Oh goodness. I have not been very good about documenting it, but we have been eating like royalty around our house these days and keeping fresh bouquets in the house at all times. Huge, luscious Cherokee Purples & Black Krim tomatoes, still with the cucumbers, fresh dill, basil, our own red peppers, sunflowers, bachelor buttons, gladiolas, cosmos, black eyed sues. Green beans, summer squash, fresh corn from the farmer's market and friends. As I observed a few weeks ago, summer gardening is just so different from winter gardening, and right now if I had to throw my lot in with one or the other I would say that I'm a winter gardening gal. Contrary to perception, I think it is way easier. The soil is warm when you plant your seeds, the temperatures are cooler so watering is not as much of an issue, and most pests are naturally hibernating in an egg somewhere. This summer gardening, whew! With the heat and the watering and the bugs (overnight we suddenly got a party crew of Harlequin Bugs, lovely to look at and satisfying to smoosh), goodness be. I will confess that I definitely planted too many "winter" veggies - I really thought that my love affair with kale was an all year thing, but it turns out that this is not really the case. When it's hot as hell outside, I want dinner that doesn't require much effort or much stove time, just like everybody else. So a lot of our kale and chard and beet greens did not get eaten, which I have the capacity to kick myself in the shins about BUT: now we have chickens and I just pat myself on the back for growing lovely organic chicken food. I bet those Harlequin Bugs make for tasty eggs! Anyway, next year's summer garden will feature fewer deep leafy greens and even more peppers and summer goodies.

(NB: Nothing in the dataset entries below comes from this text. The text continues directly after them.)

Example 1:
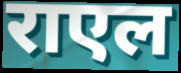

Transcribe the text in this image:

राएल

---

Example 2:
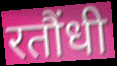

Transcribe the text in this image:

रतौंधी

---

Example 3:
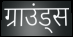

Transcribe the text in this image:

ग्राउंड्स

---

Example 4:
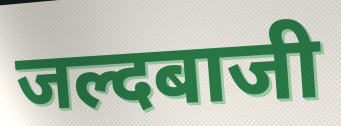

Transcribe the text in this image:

जल्दबाजी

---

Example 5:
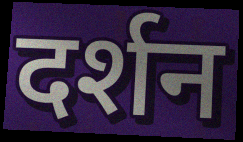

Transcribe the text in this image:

दर्शन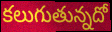
కలుగుతున్నదోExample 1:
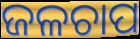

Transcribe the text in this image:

ଜଳଚାପ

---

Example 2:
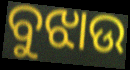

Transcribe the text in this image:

ବୁଝାଉ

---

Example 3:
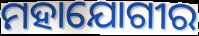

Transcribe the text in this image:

ମହାଯୋଗୀର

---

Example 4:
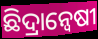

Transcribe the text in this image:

ଛିଦ୍ରାନ୍ୱେଷୀ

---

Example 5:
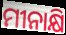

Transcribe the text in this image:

ମୀନାକ୍ଷିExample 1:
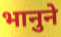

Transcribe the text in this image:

भानुने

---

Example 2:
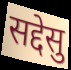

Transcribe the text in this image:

सद्देसु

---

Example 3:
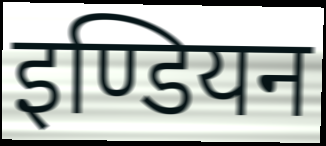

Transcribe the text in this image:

इण्डियन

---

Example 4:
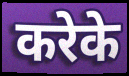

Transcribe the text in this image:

करेके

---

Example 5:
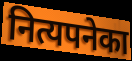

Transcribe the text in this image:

नित्यपनेका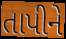
તાપીને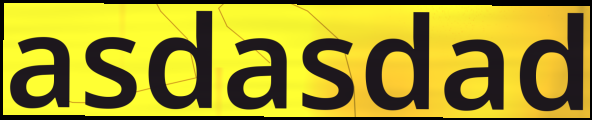
asdasdad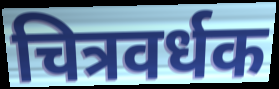
चित्रवर्धक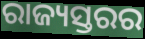
ରାଜ୍ୟସ୍ତରରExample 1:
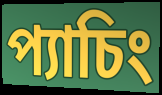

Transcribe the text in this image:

প্যাচিং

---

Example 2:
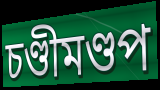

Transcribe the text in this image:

চণ্ডীমণ্ডপ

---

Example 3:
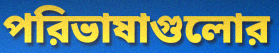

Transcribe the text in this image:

পরিভাষাগুলোর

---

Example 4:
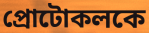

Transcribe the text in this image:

প্রোটোকলকে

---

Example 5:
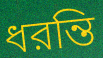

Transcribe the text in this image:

ধরন্তি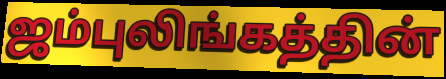
ஜம்புலிங்கத்தின்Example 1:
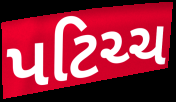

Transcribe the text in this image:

પટિચ્ચ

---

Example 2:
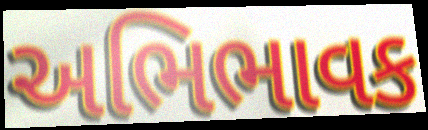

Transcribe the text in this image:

અભિભાવક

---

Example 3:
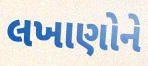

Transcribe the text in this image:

લખાણોને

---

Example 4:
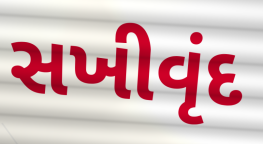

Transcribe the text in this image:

સખીવૃંદ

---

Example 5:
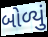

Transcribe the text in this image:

બોળ્યું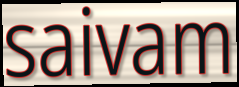
saivam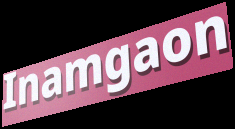
Inamgaon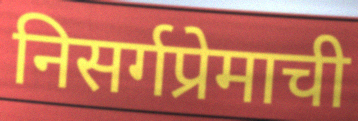
निसर्गप्रेमाचीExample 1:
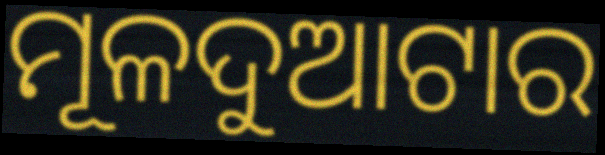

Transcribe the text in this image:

ମୂଳଦୁଆଟାର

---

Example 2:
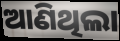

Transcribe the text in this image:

ଆଣିଥିଲା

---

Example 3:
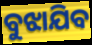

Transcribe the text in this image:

ବୁଝାଯିବ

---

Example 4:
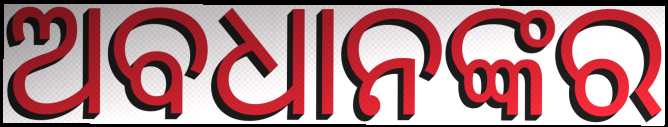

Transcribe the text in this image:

ଅବଧାନଙ୍କର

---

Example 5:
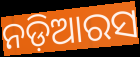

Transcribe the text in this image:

ନଡ଼ିଆରସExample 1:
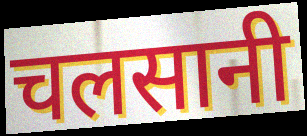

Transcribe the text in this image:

चलसानी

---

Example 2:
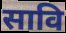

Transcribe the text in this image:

सावि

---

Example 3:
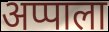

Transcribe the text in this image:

अप्पाला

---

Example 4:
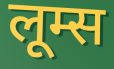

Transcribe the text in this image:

लूम्स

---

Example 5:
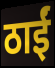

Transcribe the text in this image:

ठाईं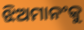
ଝିଅମାନଂକୁ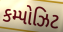
કમ્પોઝિટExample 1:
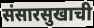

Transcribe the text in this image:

संसारसुखाची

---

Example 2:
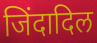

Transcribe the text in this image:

जिंदादिल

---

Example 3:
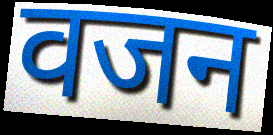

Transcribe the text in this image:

वजन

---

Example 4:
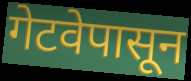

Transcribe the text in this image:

गेटवेपासून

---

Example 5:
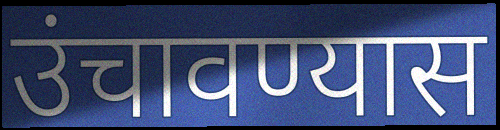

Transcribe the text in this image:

उंचावण्यास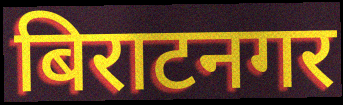
बिराटनगरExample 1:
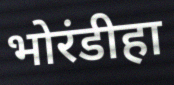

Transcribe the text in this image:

भोरंडीहा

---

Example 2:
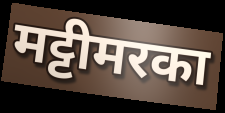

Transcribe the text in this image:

मट्टीमरका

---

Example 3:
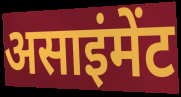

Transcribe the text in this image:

असाइंमेंट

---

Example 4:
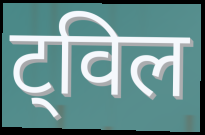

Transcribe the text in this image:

ट्विल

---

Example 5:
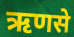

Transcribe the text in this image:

ऋणसेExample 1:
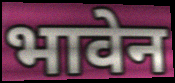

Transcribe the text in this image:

भावेन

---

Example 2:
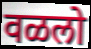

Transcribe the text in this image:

वळलो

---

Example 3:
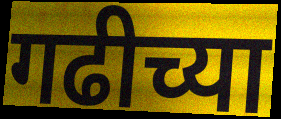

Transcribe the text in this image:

गढीच्या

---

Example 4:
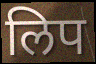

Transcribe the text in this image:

लिप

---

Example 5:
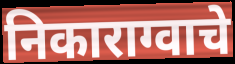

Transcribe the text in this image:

निकाराग्वाचेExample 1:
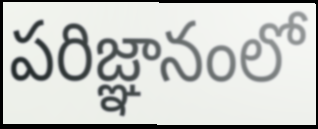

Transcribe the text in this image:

పరిజ్ఞానంలో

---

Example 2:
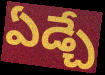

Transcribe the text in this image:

ఏడ్చే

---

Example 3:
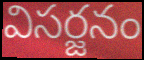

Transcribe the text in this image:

విసర్జనం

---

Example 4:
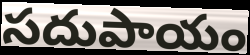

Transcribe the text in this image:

సదుపాయం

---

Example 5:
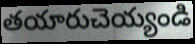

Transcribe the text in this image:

తయారుచెయ్యండిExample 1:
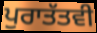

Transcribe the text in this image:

Anyhoo, in the meantime: more beans. At Rachel's enthusiasm for them, we cracked open the Eye of the Goat beans, and oh goodness, aren't they something to look at? We cooked them up with a strip or two of bacon and a carrot and an onion and some thyme and a bay leaf and they were just divine. Simple, sturdy, plump, they kept their shape and their skin. The first night we ate them all alone with slices of fresh tomato and cucumbers in vinegar and dill, but the second night we smashed a goodly few of them and warmed them up for Huevos Rancheros with homemade salsa. Ooph, the life.
May you all be eating well out there.